My thinking has gotten so wrapped up in certain modes of thought that I failed to see the faith implicit in those thoughts.
The new atheists emphasize the primacy of evidence, John Haught points out in God and the New Atheists: A Critical Response to Dawkins, Harris, and Hitchens. He traces this back to Jacques Monod’s declaration that “it is morally wrong to accept any claims that cannot be verified in principle by ‘objective’ knowledge” (5). This, of course, means scientifically provable knowledge.
This assumption has become a staple of late 20th-century atheism, and I came to think that way without even realizing when or where. More importantly, I accepted that suggestion without any critical examination.
All things must be proved by science.

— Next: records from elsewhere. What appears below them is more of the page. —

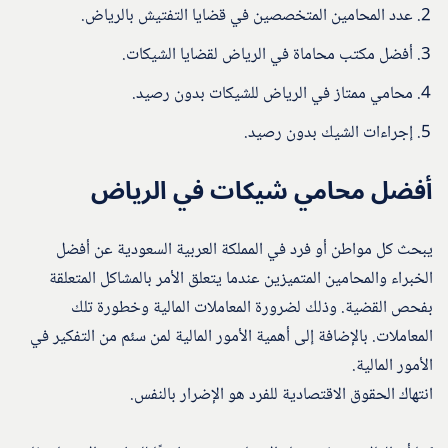
عدد المحامين المتخصصين في قضايا التفتيش بالرياض.
أفضل مكتب محاماة في الرياض لقضايا الشيكات.
محامي ممتاز في الرياض للشيكات بدون رصيد.
إجراءات الشيك بدون رصيد.
أفضل محامي شيكات في الرياض
يبحث كل مواطن أو فرد في المملكة العربية السعودية عن أفضل
الخبراء والمحامين المتميزين عندما يتعلق الأمر بالمشاكل المتعلقة
بفحص القضية. وذلك لضرورة المعاملات المالية وخطورة تلك
المعاملات. بالإضافة إلى أهمية الأمور المالية لمن سئم من التفكير في
الأمور المالية.
انتهاك الحقوق الاقتصادية للفرد هو الإضرار بالنفس.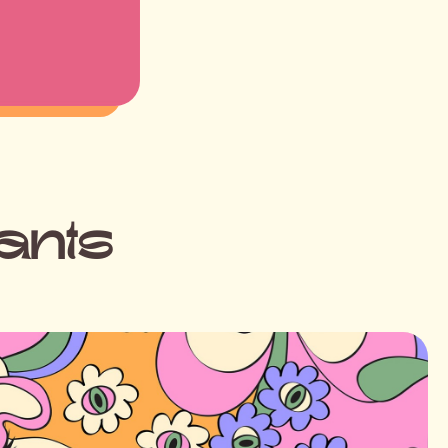
vants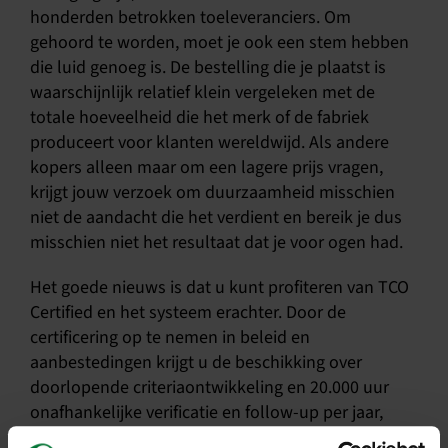
honderden betrokken toeleveranciers. Om
gehoord te worden, moet je ook een stem hebben
die luid genoeg is. De bestelling die je plaatst is
waarschijnlijk relatief klein vergeleken met de
totale hoeveelheid die het merk of de fabriek
produceert voor klanten wereldwijd. Als andere
kopers alleen maar om een lagere prijs vragen,
krijgt jouw verzoek om duurzaamheid misschien
niet de aandacht die het verdient en bereik je dus
misschien niet het resultaat dat je voor ogen had.
Het goede nieuws is dat u kunt profiteren van TCO
Certified en het systeem erachter. Door de
certificering op te nemen in beleid en
aanbestedingen krijgt u de beschikking over
doorlopende criteriaontwikkeling en 20.000 uur
onafhankelijke verificatie en follow-up per jaar,
zonder extra kosten omdat dit is inbegrepen in de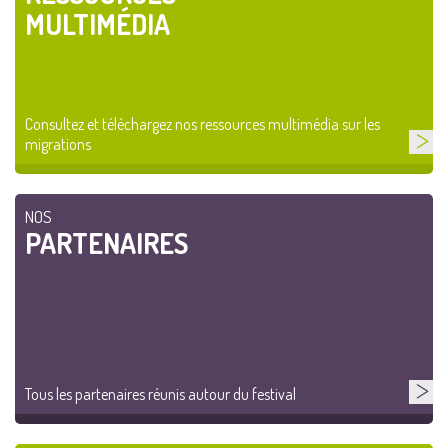
MULTIMÉDIA
Consultez et téléchargez nos ressources multimédia sur les
migrations
NOS
PARTENAIRES
Tous les partenaires réunis autour du festival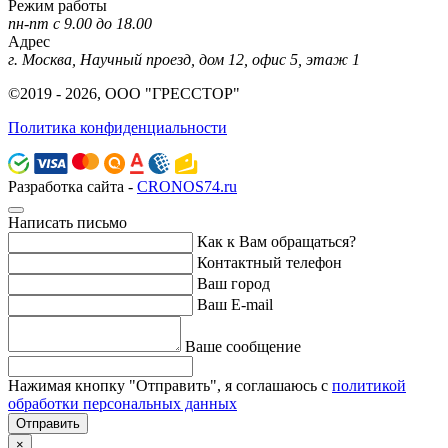
Режим работы
пн-пт с 9.00 до 18.00
Адрес
г. Москва, Научный проезд, дом 12, офис 5, этаж 1
©2019 - 2026, ООО "ГРЕССТОР"
Политика конфиденциальности
Разработка сайта -
CRONOS74.ru
Написать письмо
Как к Вам обращаться?
Контактный телефон
Ваш город
Ваш E-mail
Ваше сообщение
Нажимая кнопку "Отправить", я соглашаюсь с
политикой
обработки персональных данных
Отправить
×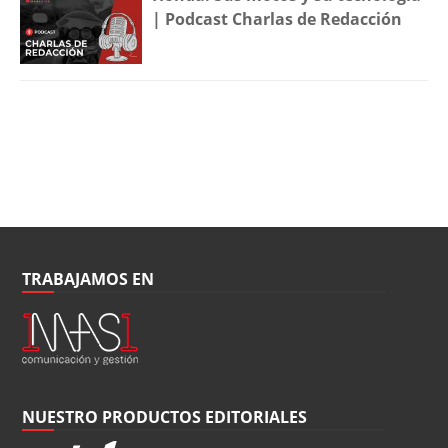
| Podcast Charlas de Redacción
TRABAJAMOS EN
NUESTRO PRODUCTOS EDITORIALES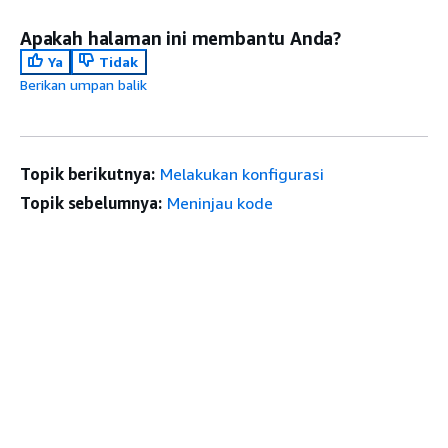
Apakah halaman ini membantu Anda?
Ya
Tidak
Berikan umpan balik
Topik berikutnya:
Melakukan konfigurasi
Topik sebelumnya:
Meninjau kode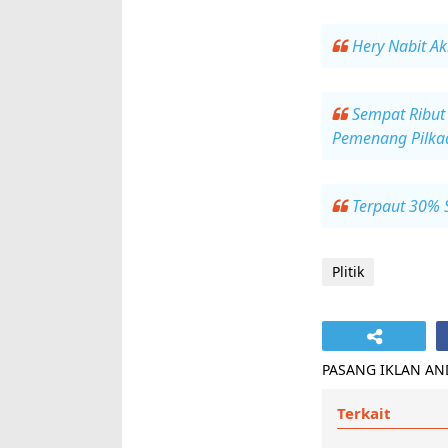
Hery Nabit A
Sempat Ribut 
Pemenang Pilka
Terpaut 30% 
Plitik
PASANG IKLAN ANDA
Terkait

Such is the rallying cry of the new atheists, and I would have proudly carried that banner myself. However, that statement is not itself provable by science.
Here Monod was much more honest than the new atheists. He admitted that an exception must be made for the postulate of objectivity. The ethic of knowledge is itself an “arbitrary” choice, not a claim for which there could ever be sufficient scientific evidence. Faith, it seems, makes an opening wide enough for atheism too. (5)
The suggestion that atheists live lives of faith was nothing new to me. What was new was how convincingly this form of the argument hangs together.
Previously, I’d heard only bargain-basement arguments: “When an atheists puts on brakes in his car, he has faith that they will work.” A weak argument at best: this “faith” is based on previous experience. We can take the car apart and determine why pressing the brake pedal will result in a stopped car.
Haught’s argument gets at the underlying premise of it all.